Of course, not all state and local election administrators are ready to embrace universal voter registration. But a surprising number of election officials at the conference expressed interest in expanding the government's role in registering, or at least tracking, voters. Thanks to the 2002 Help America Vote Act, virtually all states have established searchable statewide voter registration databases. Those databases make it easer for election officials to tap motor vehicle and postal records, for example, to track voters who move, election experts say.

An interim step that's receiving state attention is online voter registration, which many election officials see as an antidote to the registration problems that surfaced in the recent election. Though allegations of fraud by the Association of Community Organizations for Reform Now, or ACORN, were widely perceived as exaggerated, election officials still complained that third-party registration drives left them swamped with duplicative and error-riddled forms. A wave of new registrants also contributed to the backlog.

The spike in new voters created a nightmare scenario for election officials in California, Secretary of State Debra Bowen told conference-goers. Bowen described a "sea of paper" that submerged election workers, who spent hours bogged down in clerical data entry and in "trying to remove duct tape and remove staples" from zealously sealed envelopes containing registration forms.

California's paper-based registration system "results in an enormous number of errors, some just because you're trying to decipher people's handwriting," Bowen said. A state law enacted in September will usher in online voter registration, she said, identifying registrants through their dates of birth, the last four digits of their Social Security numbers, and the numbers from either a California driver's license or identification card. The new system should be in place by 2010, Bowen said.

Washington state launched an online voter registration system in January as a result of legislation enacted last year. The state registered more than 250,000 new voters, thanks in part to the new online registration system, a spokesman for Secretary of State Sam Reed said. Arizona, the first state to implement online voter registration, registered more than 105,000 voters in September alone on its EZVoter system.

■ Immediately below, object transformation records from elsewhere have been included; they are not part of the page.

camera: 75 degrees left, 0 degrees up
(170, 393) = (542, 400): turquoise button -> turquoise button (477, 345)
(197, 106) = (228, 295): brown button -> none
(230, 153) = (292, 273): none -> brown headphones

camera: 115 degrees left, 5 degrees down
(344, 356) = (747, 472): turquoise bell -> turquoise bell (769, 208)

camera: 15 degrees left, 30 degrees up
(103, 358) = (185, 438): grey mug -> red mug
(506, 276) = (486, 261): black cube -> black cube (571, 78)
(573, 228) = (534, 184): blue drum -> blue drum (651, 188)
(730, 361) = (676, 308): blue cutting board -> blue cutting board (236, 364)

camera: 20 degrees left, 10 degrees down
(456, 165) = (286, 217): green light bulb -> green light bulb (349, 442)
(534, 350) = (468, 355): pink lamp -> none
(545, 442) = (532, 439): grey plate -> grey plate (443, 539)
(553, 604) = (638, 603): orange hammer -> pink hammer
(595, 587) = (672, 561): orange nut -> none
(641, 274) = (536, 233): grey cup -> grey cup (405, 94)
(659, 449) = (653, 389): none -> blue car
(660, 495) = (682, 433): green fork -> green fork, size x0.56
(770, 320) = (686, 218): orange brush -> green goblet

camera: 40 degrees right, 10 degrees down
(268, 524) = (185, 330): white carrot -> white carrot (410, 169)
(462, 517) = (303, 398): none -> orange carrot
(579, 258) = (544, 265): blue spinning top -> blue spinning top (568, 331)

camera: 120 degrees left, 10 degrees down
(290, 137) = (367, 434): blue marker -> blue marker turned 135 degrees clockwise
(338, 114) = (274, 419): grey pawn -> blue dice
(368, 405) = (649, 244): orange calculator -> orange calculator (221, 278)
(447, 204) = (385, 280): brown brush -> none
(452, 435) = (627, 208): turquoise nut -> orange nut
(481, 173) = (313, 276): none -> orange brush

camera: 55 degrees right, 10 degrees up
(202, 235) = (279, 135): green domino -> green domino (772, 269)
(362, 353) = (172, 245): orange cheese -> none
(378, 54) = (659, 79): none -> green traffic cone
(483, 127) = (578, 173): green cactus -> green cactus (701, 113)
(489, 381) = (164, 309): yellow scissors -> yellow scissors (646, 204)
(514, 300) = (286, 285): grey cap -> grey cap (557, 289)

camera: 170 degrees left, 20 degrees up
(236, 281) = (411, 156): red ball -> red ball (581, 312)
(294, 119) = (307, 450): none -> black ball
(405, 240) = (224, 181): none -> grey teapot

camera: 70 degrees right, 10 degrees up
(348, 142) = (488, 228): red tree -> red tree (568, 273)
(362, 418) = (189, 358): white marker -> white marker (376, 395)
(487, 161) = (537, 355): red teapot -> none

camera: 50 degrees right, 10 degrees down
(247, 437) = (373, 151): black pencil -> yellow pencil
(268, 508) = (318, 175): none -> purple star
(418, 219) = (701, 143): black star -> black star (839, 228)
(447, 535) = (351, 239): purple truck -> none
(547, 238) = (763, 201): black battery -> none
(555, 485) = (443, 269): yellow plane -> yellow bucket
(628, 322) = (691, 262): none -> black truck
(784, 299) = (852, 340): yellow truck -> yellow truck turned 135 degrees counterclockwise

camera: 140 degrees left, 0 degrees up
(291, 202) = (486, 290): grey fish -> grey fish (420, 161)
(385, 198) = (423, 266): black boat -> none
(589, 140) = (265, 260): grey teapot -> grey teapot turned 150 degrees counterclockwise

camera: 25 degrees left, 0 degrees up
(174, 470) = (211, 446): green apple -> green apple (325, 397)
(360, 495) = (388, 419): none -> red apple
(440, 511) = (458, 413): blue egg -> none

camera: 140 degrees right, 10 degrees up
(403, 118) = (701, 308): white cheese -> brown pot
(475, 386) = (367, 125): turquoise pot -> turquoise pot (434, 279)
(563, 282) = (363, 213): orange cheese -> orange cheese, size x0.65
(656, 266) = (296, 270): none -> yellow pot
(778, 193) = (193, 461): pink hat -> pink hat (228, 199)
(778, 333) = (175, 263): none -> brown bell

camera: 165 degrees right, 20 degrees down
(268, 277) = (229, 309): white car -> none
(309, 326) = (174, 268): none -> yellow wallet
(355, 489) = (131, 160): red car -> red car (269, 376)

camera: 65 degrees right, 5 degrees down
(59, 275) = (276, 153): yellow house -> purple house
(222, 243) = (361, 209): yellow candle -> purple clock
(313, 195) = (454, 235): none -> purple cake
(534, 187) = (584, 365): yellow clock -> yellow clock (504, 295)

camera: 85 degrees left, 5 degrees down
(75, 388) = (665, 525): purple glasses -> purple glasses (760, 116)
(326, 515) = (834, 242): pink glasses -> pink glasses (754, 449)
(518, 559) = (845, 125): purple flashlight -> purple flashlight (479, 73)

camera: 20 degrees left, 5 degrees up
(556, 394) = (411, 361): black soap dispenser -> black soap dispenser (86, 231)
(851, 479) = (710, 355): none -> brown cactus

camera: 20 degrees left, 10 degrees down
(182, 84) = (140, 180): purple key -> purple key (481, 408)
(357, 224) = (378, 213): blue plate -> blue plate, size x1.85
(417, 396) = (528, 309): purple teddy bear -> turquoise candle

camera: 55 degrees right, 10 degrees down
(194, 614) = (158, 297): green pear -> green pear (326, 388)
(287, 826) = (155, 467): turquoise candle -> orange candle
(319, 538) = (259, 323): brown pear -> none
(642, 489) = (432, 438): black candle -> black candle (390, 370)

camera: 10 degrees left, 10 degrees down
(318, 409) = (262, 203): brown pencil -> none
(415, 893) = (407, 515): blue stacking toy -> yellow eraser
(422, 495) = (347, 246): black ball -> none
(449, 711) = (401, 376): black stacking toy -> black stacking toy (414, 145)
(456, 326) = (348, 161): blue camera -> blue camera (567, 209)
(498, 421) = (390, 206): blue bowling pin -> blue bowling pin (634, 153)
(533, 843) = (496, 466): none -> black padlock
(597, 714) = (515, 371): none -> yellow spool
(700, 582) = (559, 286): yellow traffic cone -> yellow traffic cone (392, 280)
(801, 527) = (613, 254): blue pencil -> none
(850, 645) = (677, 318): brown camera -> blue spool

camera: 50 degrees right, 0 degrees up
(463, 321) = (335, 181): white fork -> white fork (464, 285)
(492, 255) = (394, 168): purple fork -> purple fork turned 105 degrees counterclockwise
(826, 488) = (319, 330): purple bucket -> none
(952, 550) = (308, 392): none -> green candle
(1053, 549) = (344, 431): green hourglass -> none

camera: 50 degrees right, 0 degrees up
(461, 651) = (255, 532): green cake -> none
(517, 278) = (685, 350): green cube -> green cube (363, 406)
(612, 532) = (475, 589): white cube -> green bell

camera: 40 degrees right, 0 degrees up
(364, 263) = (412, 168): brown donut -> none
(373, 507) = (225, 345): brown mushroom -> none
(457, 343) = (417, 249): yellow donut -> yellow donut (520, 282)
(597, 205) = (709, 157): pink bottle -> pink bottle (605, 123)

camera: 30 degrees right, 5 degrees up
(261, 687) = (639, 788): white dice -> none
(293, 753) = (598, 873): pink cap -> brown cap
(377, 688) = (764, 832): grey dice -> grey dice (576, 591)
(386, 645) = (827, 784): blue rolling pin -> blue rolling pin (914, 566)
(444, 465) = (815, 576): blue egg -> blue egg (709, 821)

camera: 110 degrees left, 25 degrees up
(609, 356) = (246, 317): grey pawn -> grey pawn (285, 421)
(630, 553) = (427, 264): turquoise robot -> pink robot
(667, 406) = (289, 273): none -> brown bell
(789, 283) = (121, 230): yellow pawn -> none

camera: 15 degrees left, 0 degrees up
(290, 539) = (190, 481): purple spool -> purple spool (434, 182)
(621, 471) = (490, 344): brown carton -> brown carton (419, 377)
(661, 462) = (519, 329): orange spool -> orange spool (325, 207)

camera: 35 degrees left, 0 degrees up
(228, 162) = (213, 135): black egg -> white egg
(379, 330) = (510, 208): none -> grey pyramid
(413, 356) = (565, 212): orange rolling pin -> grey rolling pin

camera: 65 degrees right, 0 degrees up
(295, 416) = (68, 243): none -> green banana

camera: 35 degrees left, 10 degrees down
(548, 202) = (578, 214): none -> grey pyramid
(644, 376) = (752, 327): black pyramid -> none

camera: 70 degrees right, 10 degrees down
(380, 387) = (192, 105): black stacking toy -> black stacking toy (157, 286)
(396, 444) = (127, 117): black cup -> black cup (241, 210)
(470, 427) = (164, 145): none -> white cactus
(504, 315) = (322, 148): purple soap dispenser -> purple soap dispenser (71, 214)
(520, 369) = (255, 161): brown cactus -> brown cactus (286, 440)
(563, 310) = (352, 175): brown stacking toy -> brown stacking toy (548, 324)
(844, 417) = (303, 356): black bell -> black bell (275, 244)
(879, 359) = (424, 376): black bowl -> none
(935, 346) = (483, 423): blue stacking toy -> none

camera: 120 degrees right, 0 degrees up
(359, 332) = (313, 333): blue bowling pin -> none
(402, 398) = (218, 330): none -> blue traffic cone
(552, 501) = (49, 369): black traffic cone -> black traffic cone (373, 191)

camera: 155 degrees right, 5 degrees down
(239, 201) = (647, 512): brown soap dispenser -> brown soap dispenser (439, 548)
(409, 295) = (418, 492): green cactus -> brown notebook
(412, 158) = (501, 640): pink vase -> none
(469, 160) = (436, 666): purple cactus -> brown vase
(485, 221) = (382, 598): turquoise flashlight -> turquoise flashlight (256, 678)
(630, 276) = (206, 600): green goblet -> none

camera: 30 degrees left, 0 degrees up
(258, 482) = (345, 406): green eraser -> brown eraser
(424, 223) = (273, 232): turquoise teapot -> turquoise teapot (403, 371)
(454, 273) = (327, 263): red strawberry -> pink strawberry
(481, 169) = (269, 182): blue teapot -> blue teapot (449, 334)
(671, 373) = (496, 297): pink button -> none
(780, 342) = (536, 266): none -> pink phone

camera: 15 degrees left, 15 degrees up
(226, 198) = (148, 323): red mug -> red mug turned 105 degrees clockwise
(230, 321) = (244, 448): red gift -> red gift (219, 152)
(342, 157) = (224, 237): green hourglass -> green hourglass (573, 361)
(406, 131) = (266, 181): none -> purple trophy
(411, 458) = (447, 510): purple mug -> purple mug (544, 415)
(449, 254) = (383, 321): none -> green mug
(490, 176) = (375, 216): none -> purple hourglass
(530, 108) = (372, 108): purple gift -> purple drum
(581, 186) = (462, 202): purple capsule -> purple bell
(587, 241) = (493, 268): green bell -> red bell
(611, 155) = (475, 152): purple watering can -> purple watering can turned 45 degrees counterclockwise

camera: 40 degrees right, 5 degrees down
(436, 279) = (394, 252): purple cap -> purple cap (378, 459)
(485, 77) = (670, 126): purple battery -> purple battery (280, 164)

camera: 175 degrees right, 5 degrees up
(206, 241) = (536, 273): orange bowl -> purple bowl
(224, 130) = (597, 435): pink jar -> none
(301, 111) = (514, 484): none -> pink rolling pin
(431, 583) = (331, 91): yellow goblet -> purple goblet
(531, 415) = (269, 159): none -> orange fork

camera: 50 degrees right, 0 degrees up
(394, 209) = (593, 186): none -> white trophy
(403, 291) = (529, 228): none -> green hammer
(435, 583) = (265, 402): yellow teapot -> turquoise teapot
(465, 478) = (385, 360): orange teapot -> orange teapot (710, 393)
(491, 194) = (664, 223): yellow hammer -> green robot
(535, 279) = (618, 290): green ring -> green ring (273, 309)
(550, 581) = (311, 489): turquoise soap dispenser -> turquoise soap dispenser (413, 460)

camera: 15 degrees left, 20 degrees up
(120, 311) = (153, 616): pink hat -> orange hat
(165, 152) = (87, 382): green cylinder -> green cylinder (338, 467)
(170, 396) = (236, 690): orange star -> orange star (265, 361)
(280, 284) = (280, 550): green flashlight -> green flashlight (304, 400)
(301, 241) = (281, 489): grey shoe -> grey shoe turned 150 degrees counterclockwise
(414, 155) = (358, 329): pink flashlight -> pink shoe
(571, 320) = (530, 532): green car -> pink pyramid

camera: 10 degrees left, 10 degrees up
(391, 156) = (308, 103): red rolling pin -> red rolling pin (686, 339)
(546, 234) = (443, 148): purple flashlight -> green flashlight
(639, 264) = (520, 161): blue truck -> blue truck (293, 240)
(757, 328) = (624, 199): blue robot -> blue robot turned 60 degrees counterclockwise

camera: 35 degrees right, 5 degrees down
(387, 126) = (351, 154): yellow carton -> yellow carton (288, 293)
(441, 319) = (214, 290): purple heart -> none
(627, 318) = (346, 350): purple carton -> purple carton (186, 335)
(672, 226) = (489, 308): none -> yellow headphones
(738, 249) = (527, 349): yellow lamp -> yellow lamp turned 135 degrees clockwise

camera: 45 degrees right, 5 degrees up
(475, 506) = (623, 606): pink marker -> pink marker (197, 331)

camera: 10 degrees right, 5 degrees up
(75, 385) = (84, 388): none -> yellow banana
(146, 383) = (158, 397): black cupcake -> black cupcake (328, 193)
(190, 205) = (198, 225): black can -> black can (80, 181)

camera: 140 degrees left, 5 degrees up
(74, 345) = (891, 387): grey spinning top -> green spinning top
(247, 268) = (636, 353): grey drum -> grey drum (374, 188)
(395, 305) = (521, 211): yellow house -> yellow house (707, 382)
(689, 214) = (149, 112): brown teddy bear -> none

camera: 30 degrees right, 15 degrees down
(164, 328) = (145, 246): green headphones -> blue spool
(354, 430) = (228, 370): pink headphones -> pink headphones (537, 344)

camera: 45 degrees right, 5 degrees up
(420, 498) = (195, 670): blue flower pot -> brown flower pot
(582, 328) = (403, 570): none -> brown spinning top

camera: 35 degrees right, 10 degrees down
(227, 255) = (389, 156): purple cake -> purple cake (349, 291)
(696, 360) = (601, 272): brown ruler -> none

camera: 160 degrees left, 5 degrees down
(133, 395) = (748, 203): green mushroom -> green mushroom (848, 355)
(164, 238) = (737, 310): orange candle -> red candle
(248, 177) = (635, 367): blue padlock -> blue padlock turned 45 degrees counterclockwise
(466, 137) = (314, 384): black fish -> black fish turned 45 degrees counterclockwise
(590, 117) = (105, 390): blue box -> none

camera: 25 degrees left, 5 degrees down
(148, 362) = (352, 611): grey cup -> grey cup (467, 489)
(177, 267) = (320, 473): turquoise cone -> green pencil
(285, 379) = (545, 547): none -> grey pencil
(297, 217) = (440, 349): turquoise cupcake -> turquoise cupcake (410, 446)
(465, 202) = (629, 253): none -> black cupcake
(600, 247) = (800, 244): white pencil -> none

"There may be ways to both make the system more effective for voters and more efficient for those who pay for the system," said Doug Chapin, director of Electionline.org, a project of the Pew Center on the States, during a conference break.

Other leading conference topics included improving early voting procedures; managing long lines; improving the voting system for military and overseas voters; ballot design and voting machines; and online voting. The big question for election officials going forward will be whether such proposed fixes will ultimately fall to the federal government or to the states.

"There is increasing awareness that elections are a national endeavor, even though they are conducted locally," noted Chapin. "The discussion going forward will be whether a national approach will be a federal approach or a more standard approach."

Chapin added that state officials "have much more ability to really substantially innovate" than federal officials. If the recent Pew/JEHT conference is any indication, they're already thinking far outside the box.